▶ _Excerpt to read_:
Segment Open

As a sole trader, when lodging tax return you also report other income earned during the financial year that was not part of the business income, this may include: Salary earned as an employee, interest income, share and dividends, Cryptocurrency, rental income.

Record all business expenses

Make sure all business expenses are recorded including expenses paid for from personal bank account, PayPal, cash.

Business expenses you can claim as deductions depends on your business structure and nature.

List of potential deductible business expenses

Here are some examples for potential deductible business expenses:

  • Accounting fees (tax agent, accountant, and bookkeeper fees, accounting software subscription fees)
  • Advertising and marketing
  • Bank fees and charges
  • Computer / laptop (business portion only, to be depreciated over the item useful life)
  • costs for running a website
  • Education and technical or professional qualification related directly to earning an income
  • Equipment
  • Gifts and donations to organisations that have a deductible gift recipient status
  • Home office (occupancy method / working from home fixed rate method)
  • Insurance premiums
  • Internet & phone service provider fees (business portion only)
  • legal expenses
  • Motor vehicle (Logbook method / cents per km method)
  • Office expenses including stationery
  • Parking fees (but not parking fines)
  • Purchases of trading stock, including delivery charges
  • Subscription costs for business or professional journals, information services, newspapers and magazines
  • Subscription fees to trade, business or professional associations

3 Golden rules to claiming business expenses

  • You must have spent the money yourself (and not being reimbursed)
  • The expense must be directly related to earning your income
  • You must have a record to prove the purchase

What records you need to keep for deductible business expenses​

It is important to keep all invoices / receipts for expenses you wish to claim as a business deduction.

  • Records are to be kept for 5 years from lodging tax return.
  • Records must be in English.
  • Hard copy or electronic copy are acceptable.

Personal super contribution

As a sole trader you can make personal superannuation contribution to be claimed as tax deductions.

  • From 1st July 2021, the super contribution cap is $27,500 for all individuals (this includes both personal contribution and superannuation paid by employers)
  • Check with your super fund the last day to receive personal super contribution
  • Make the payment
  • Submit ‘Notice of intent to claim a tax deduction for personal super contributions’ form to your super fund
  • The super fund will send you confirmation for the personal contribution. This letter should be kept as evidence.

Gifts and donations

There is now better time to help a good cause while making a tax-deductible donation.

Segment Closed

▶ _Assigned task a_: Copy the part of the sole trader tax text that begins at the words "Business expenses you" and ends after the words "software subscription fees)".

(Dataset entries)
Segment Open

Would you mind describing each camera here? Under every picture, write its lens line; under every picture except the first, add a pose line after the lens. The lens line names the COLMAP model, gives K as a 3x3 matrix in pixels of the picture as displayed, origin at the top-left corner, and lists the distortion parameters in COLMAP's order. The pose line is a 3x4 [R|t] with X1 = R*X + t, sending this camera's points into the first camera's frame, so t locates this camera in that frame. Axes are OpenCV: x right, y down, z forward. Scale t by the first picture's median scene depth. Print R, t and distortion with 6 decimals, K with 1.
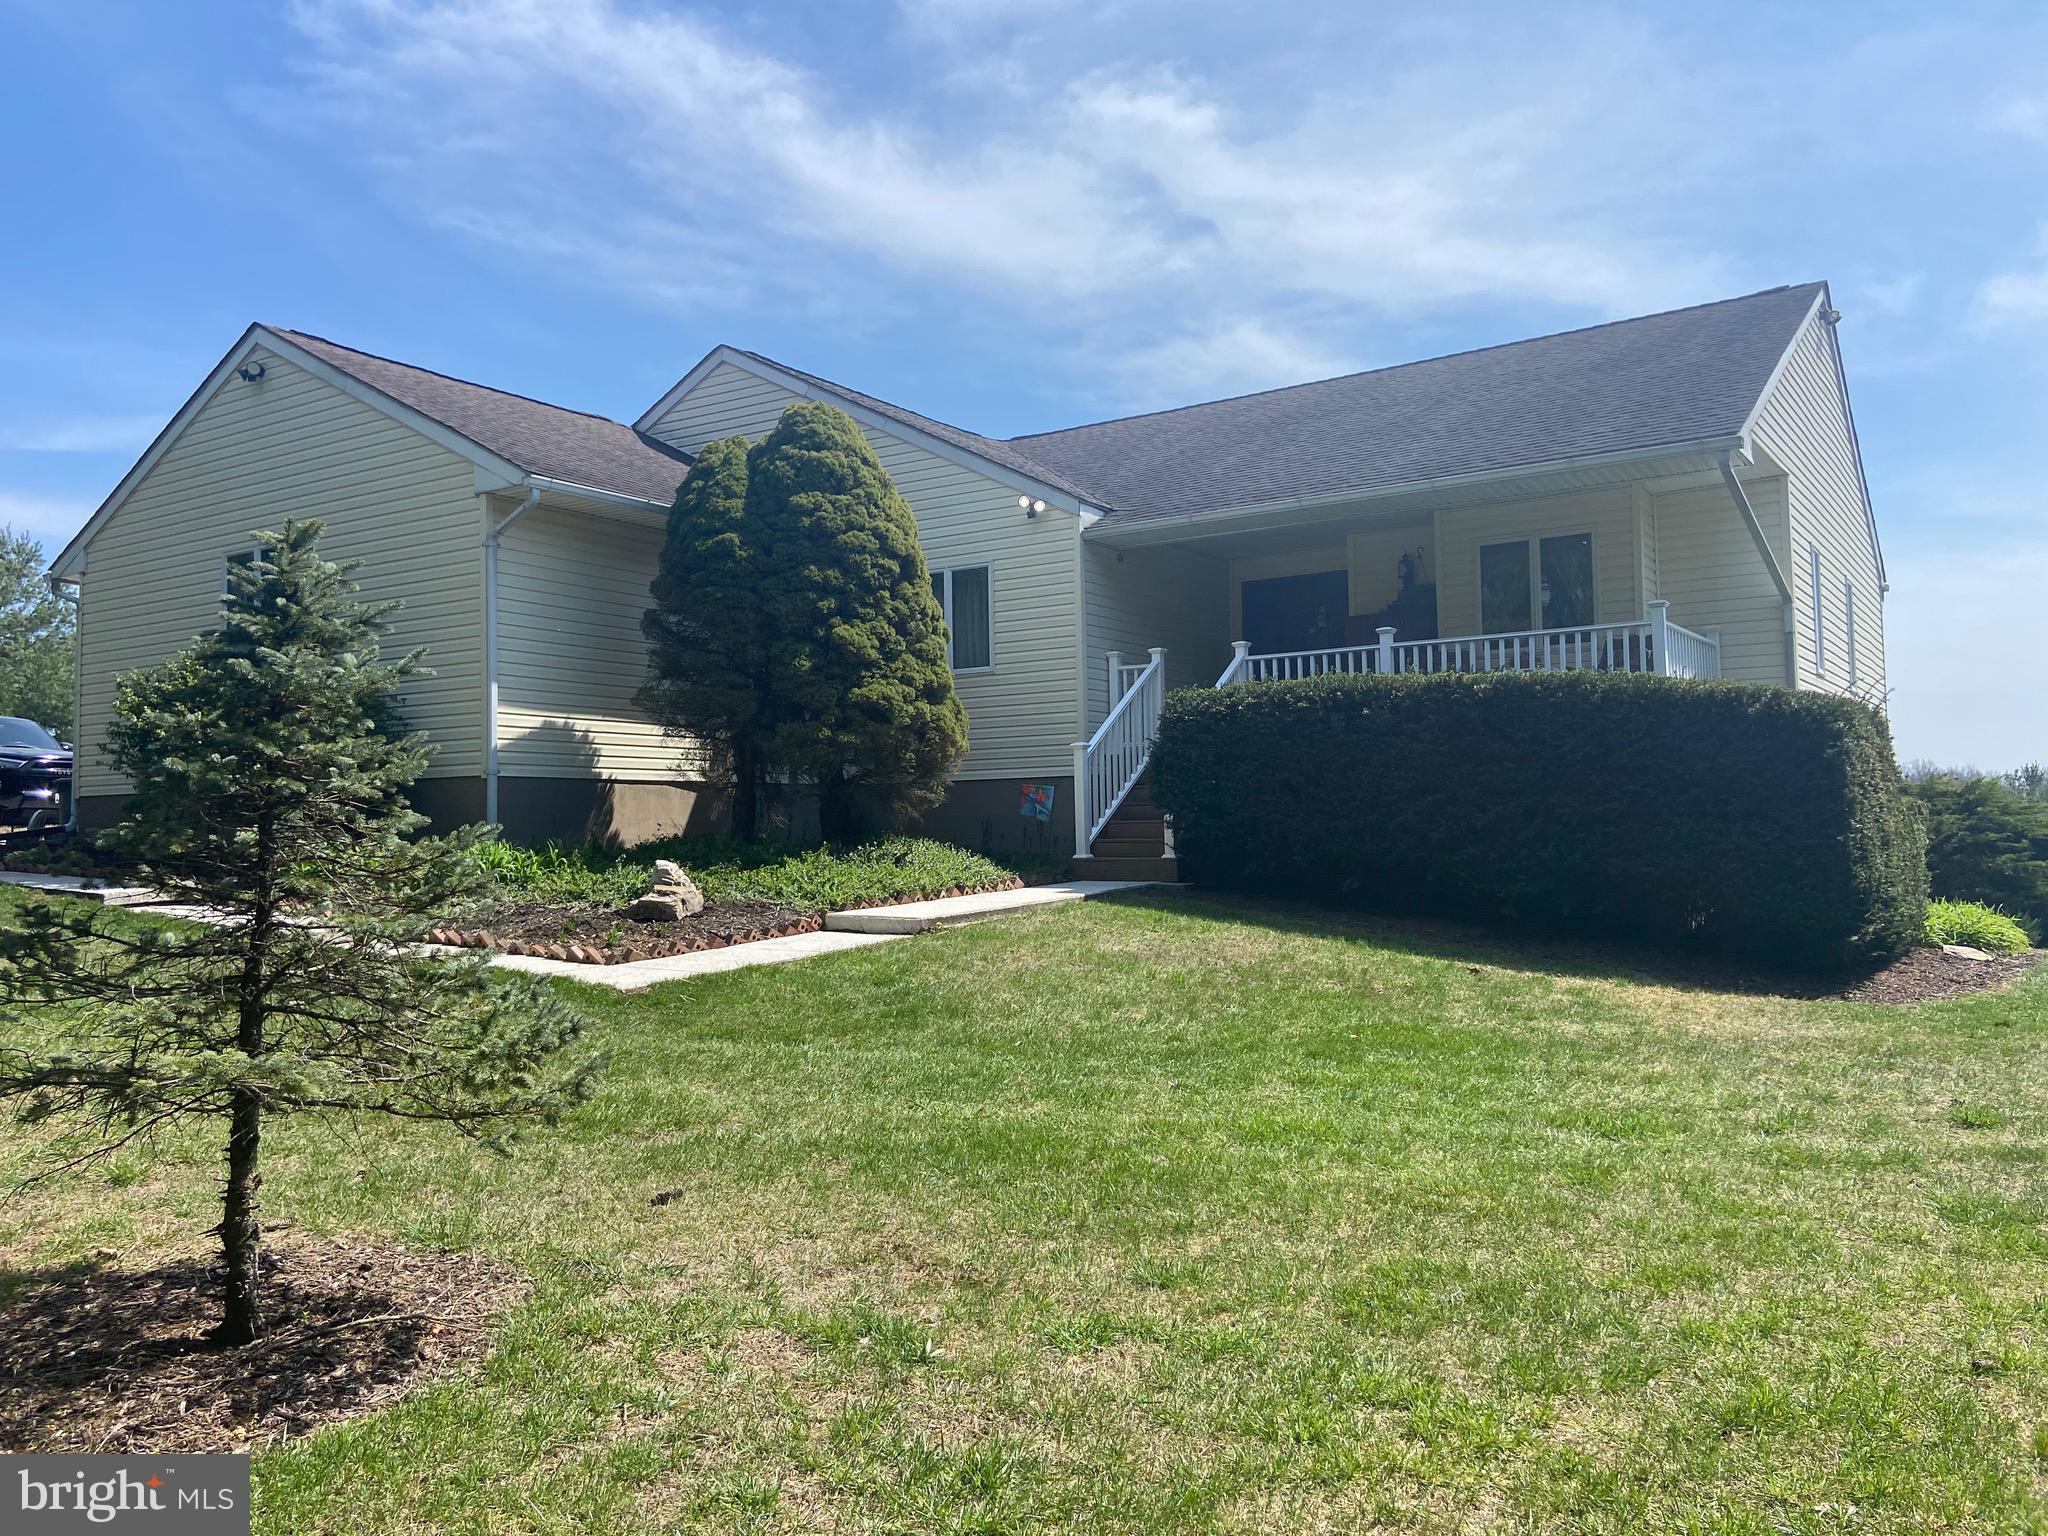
lens RADIAL K [[1546.0, 0, 1018.5], [0, 1546.0, 713.6], [0, 0, 1]] dist [0.117935, -0.144572]
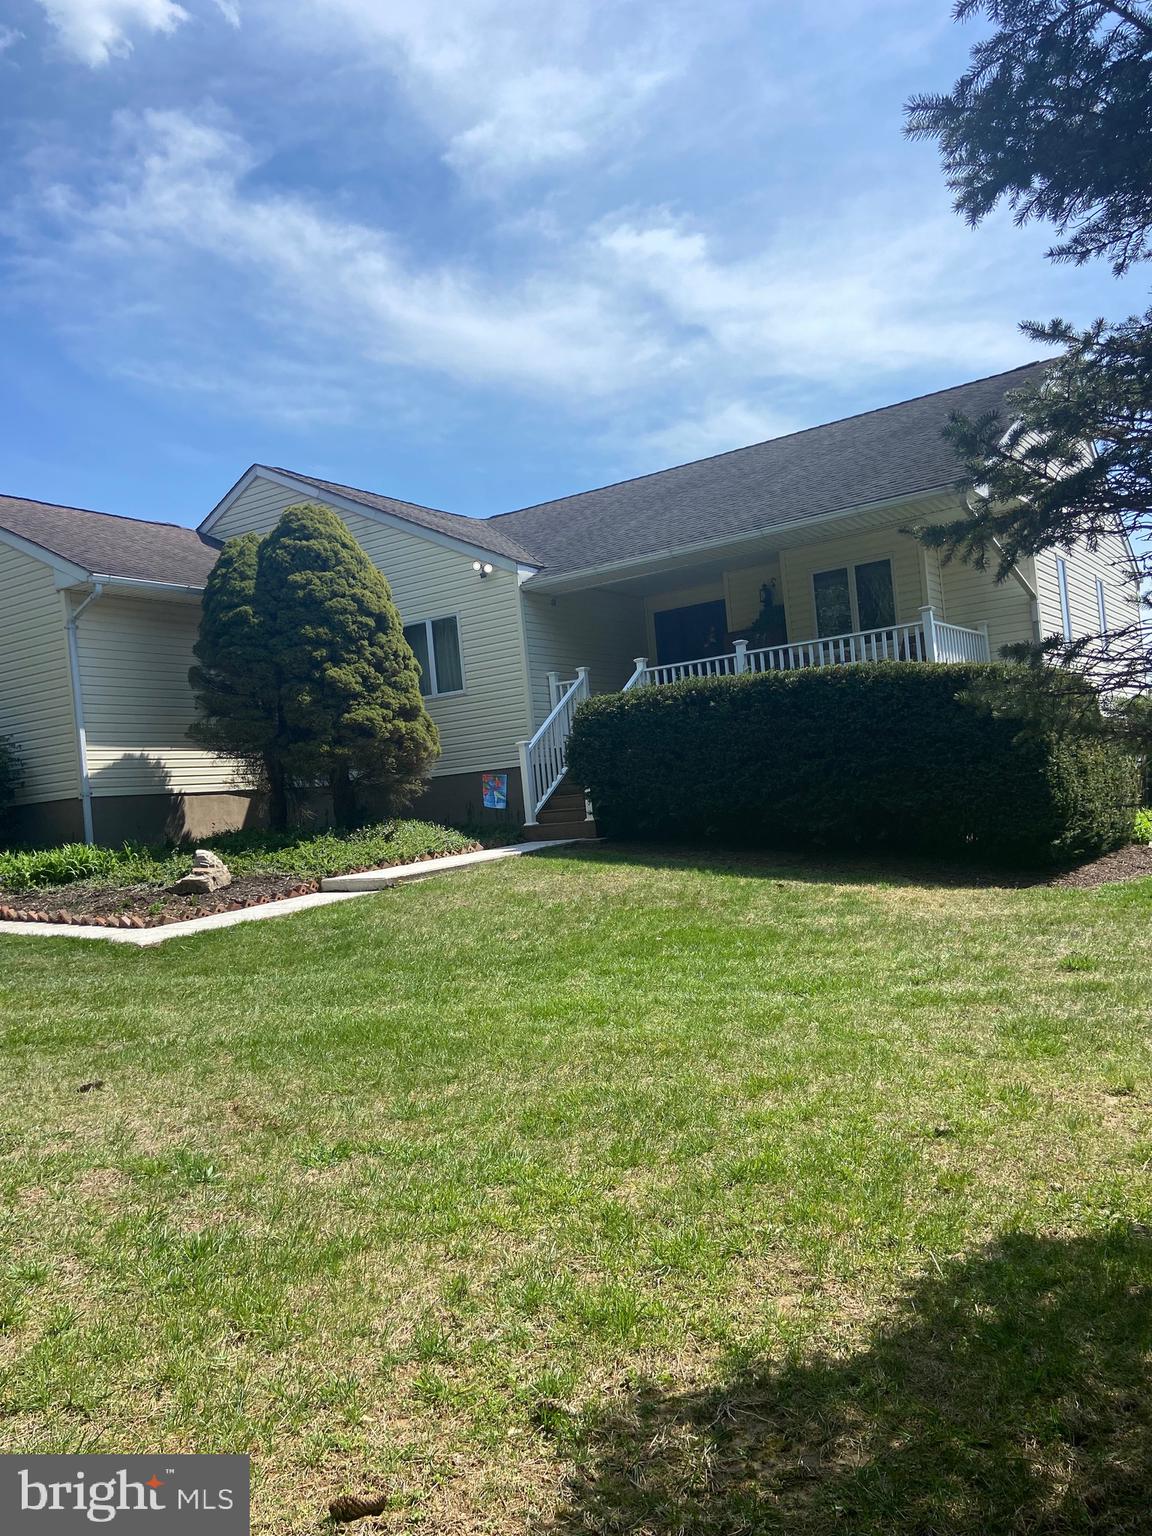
lens RADIAL K [[1165.5, 0, 576.0], [0, 1165.5, 768.0], [0, 0, 1]] dist [0.109017, -0.081872]
pose [[0.997259, -0.073360, -0.009626, 0.100411], [0.073712, 0.996333, 0.043445, 0.001103], [0.006403, -0.044035, 0.999009, -0.029732]]
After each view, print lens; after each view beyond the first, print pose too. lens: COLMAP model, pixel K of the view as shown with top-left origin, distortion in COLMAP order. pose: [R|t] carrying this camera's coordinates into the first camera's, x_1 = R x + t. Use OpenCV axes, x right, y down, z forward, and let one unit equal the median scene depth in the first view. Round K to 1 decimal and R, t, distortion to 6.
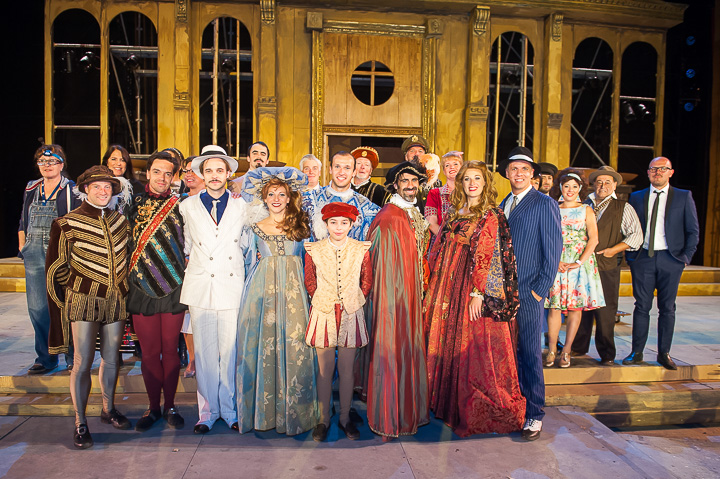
lens RADIAL K [[512.5, 0, 360.0], [0, 512.5, 239.5], [0, 0, 1]] dist [-0.026015, -0.002327]
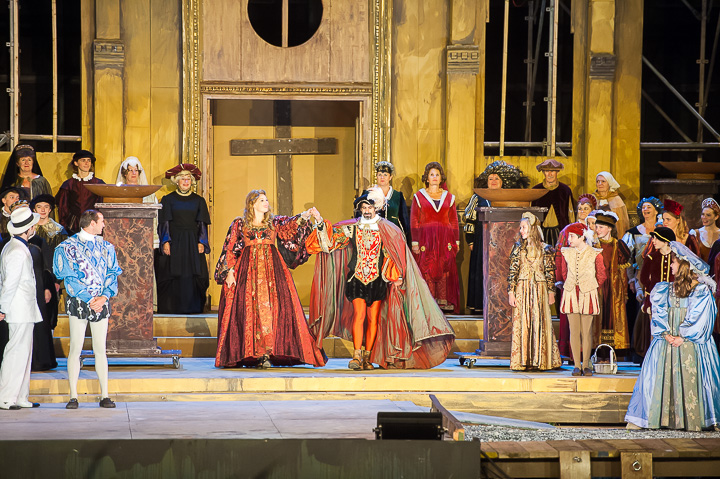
lens RADIAL K [[3919.8, 0, 347.9], [0, 3919.8, 240.2], [0, 0, 1]] dist [2.403033, 12.234996]
pose [[0.999509, -0.006681, -0.030624, 0.234156], [0.006665, 0.999978, -0.000623, -0.036741], [0.030627, 0.000419, 0.999531, -3.536586]]
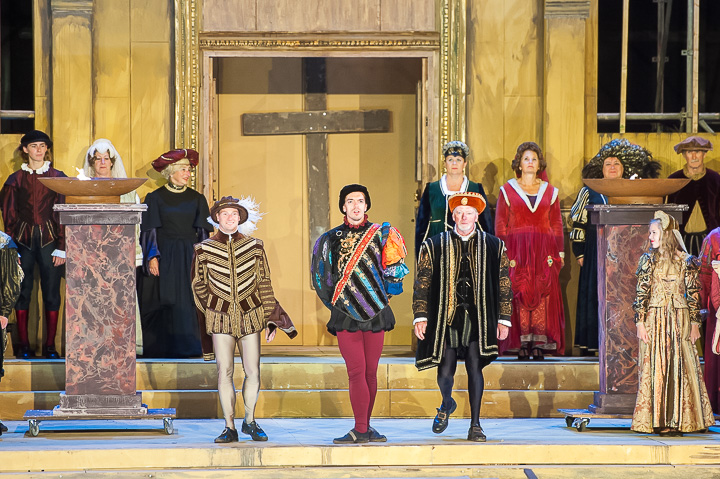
lens RADIAL K [[5114.1, 0, 360.9], [0, 5114.1, 227.4], [0, 0, 1]] dist [2.048019, 3.400710]
pose [[0.999073, -0.015282, -0.040255, 0.227229], [0.015071, 0.999871, -0.005549, -0.037627], [0.040335, 0.004937, 0.999174, -3.220893]]
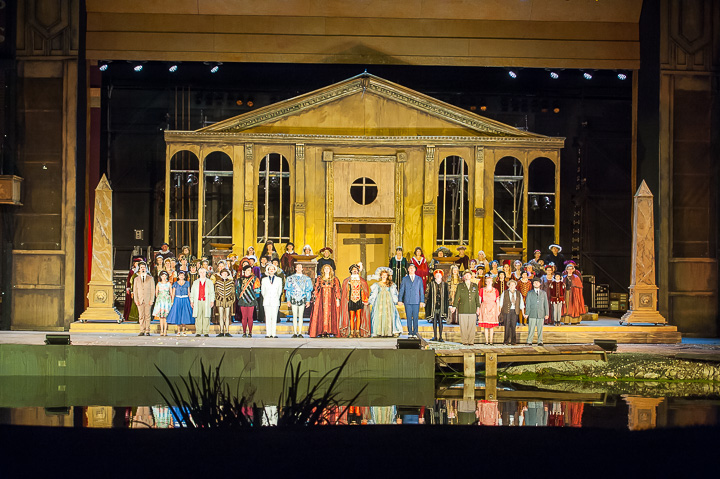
lens RADIAL K [[1369.9, 0, 354.7], [0, 1369.9, 235.9], [0, 0, 1]] dist [0.010671, -0.014139]
pose [[0.998536, -0.004231, -0.053917, 0.227778], [0.002629, 0.999554, -0.029737, -0.036736], [0.054019, 0.029551, 0.998103, -3.296999]]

Segment Closed

▶ _Assigned task b_: From the dataset entries, repeat word for word the lines that begin at the line containing "After each view, print" and end after the line containing "dist [2.403033, 12.234996]". Leave out the pictures.

▶ _Expected output a_:
Business expenses you can claim as deductions depends on your business structure and nature.

List of potential deductible business expenses

Here are some examples for potential deductible business expenses:

  • Accounting fees (tax agent, accountant, and bookkeeper fees, accounting software subscription fees)

▶ _Expected output b_:
After each view, print lens; after each view beyond the first, print pose too. lens: COLMAP model, pixel K of the view as shown with top-left origin, distortion in COLMAP order. pose: [R|t] carrying this camera's coordinates into the first camera's, x_1 = R x + t. Use OpenCV axes, x right, y down, z forward, and let one unit equal the median scene depth in the first view. Round K to 1 decimal and R, t, distortion to 6.
lens RADIAL K [[512.5, 0, 360.0], [0, 512.5, 239.5], [0, 0, 1]] dist [-0.026015, -0.002327]
lens RADIAL K [[3919.8, 0, 347.9], [0, 3919.8, 240.2], [0, 0, 1]] dist [2.403033, 12.234996]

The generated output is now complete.